- [Text]
****************

Dr Matthew Charles Lee Phillips

Abstract

Gliomas are tumours that originate from glial cells in the central nervous system. The most common histological subtype is glioblastoma multiforme (GBM), which accounts for nearly 50% of all malignant brain tumours.1 Despite aggressive multimodal treatment, the median survival for GBM is poor (8-15 months).2

Although cancer is regarded as a genetic disease, it may be perceived as a metabolic disorder.3 The majority of human cancers, including GBM, display low numbers of mitochondria, most of which are structurally damaged, resulting in defective cell respiration.4 To compensate, cancer cells greatly increase their uptake of glucose, which is fermented (regardless of oxygen concentration, a process known as the Warburg Effect) to generate energy. Cancer cells also rely on increased growth signaling pathways involving insulin, insulin-like growth factor-1, and mammalian target of rapamycin to support their unbridled growth and proliferation. Cancer cells may therefore be vulnerable to interventions that selectively target their abnormal metabolism.

Metabolic interventions, such as fasting and ketogenic diets, target cancer cell metabolism and may be effective alongside standard treatments in advanced cancers.5 Fasting is a voluntary abstinence from food and drink for a controlled period of time (typically, 12 hours to 3 weeks in humans), whereas ketogenic diets are high-fat, adequate-protein, low-carbohydrate diets that stimulate the body to create a fasting-like metabolic state.6 Fasting and ketogenic diets stimulate mitochondria biogenesis, decrease blood glucose, increase liver production of fat-derived ketones (which serve as a major alternative energy source for most normal cells within the body, but cannot be utilized by cancer cells), and decrease growth factor availability. Thus, fasting and ketogenic diets provide an advantage for normal cells but a disadvantage to cancer cells by enhancing mitochondria biogenesis and function, depriving cancer cells of their major fuel, and creating a cell environment unfavourable for unbridled growth and proliferation.

****************

- [Supplied entries]
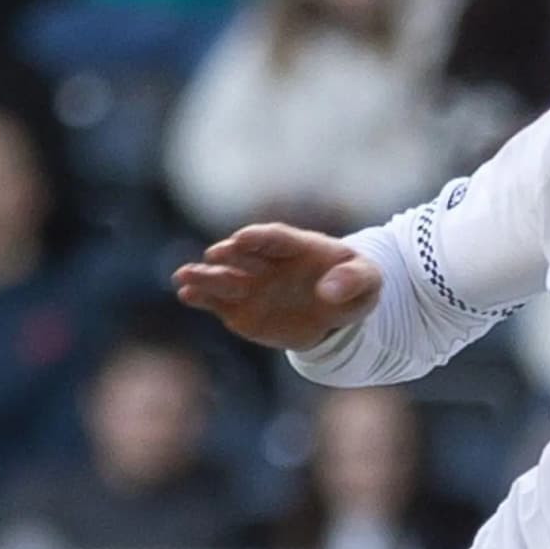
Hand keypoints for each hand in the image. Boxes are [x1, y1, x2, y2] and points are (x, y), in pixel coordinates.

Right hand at [172, 224, 380, 350]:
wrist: (336, 310)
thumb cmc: (353, 286)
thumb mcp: (367, 282)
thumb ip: (353, 281)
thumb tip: (328, 292)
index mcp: (298, 246)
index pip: (276, 239)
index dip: (259, 238)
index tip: (243, 239)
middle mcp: (268, 262)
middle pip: (244, 257)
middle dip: (228, 257)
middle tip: (212, 257)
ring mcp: (252, 284)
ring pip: (224, 278)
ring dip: (204, 277)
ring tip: (182, 278)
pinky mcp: (240, 308)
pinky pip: (218, 302)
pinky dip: (202, 298)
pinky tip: (185, 295)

****************

- [Problem statement] In the glioma text, what is the median survival for glioblastoma multiforme? These lines have nothing to do with the text.

- [Response to this exercise] It is 8 to 15 months.